### Task details:
Omit every picture and output the rest of the records exactly as they are.

Given data Start Marker

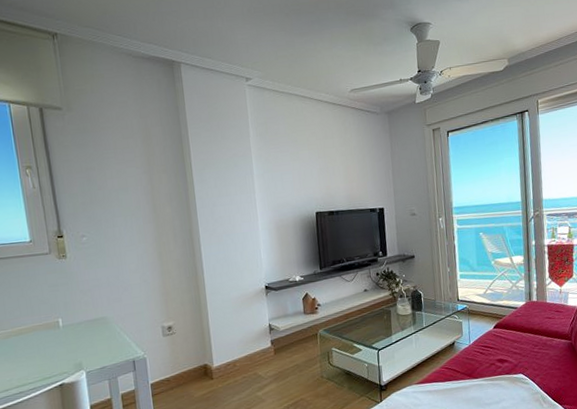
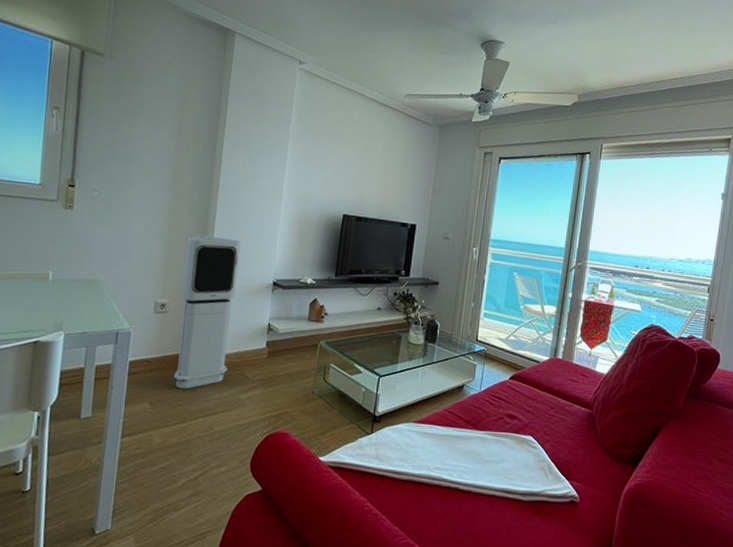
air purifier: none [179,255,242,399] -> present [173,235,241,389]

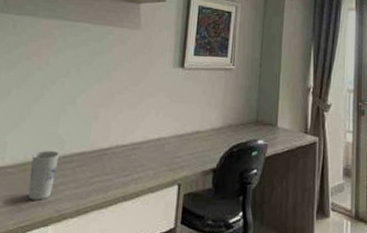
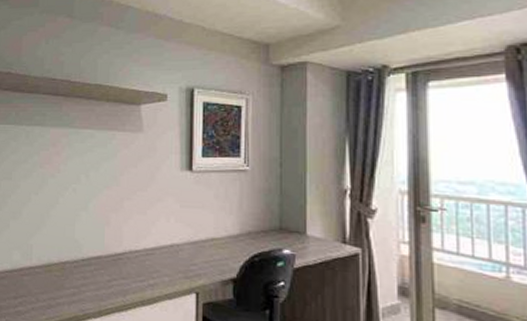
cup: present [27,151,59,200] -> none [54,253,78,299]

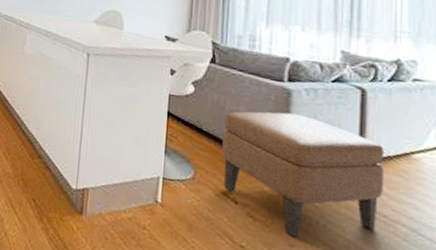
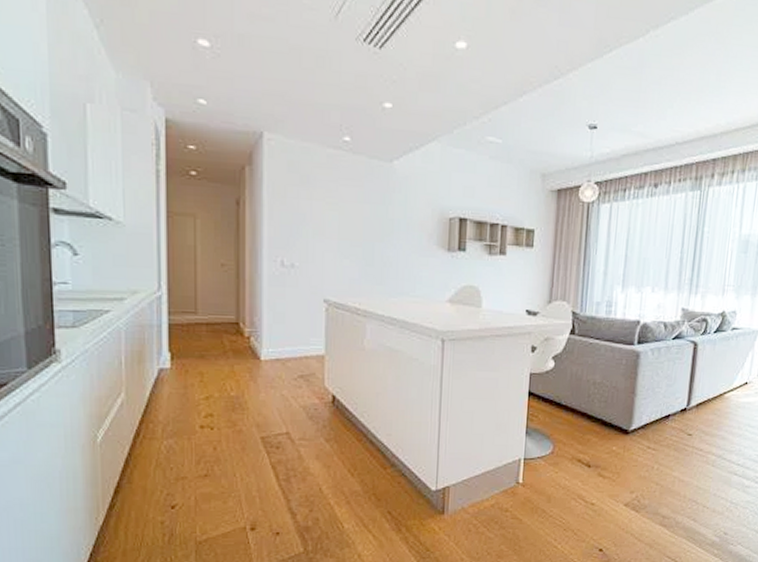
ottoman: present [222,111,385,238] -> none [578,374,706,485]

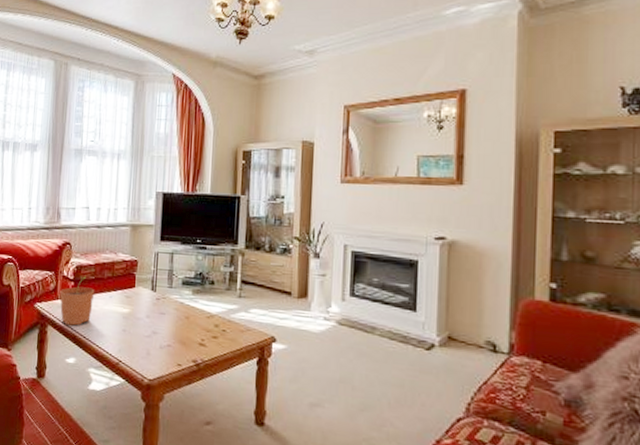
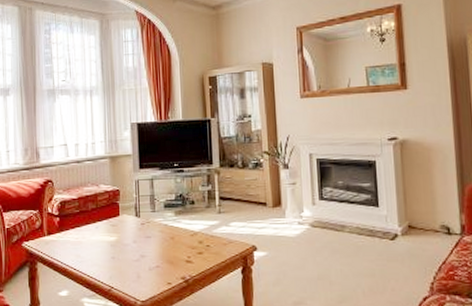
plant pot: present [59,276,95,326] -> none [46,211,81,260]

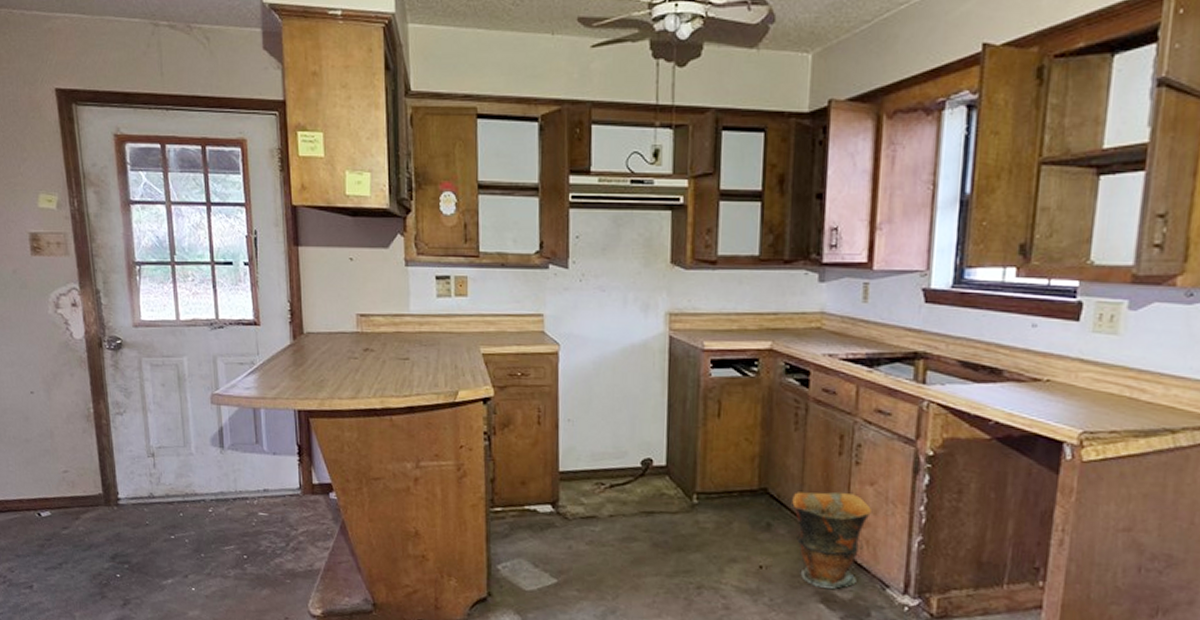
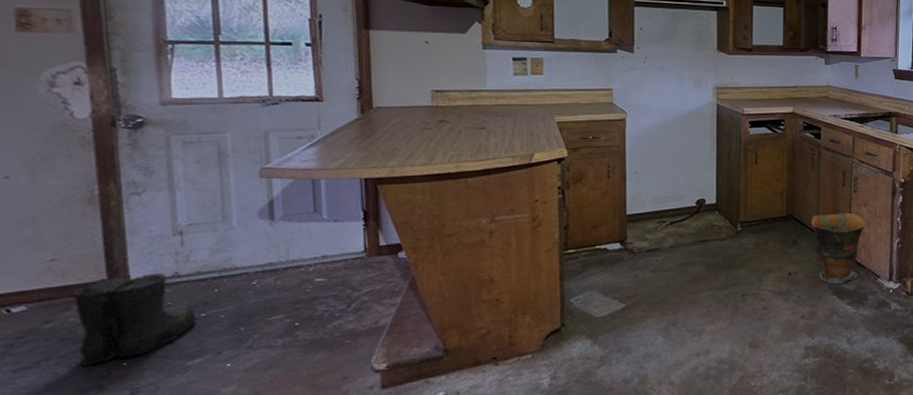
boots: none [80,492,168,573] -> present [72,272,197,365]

Given data End Marker

### Result:
air purifier: none [179,255,242,399] -> present [173,235,241,389]

cup: present [27,151,59,200] -> none [54,253,78,299]

ottoman: present [222,111,385,238] -> none [578,374,706,485]

plant pot: present [59,276,95,326] -> none [46,211,81,260]

boots: none [80,492,168,573] -> present [72,272,197,365]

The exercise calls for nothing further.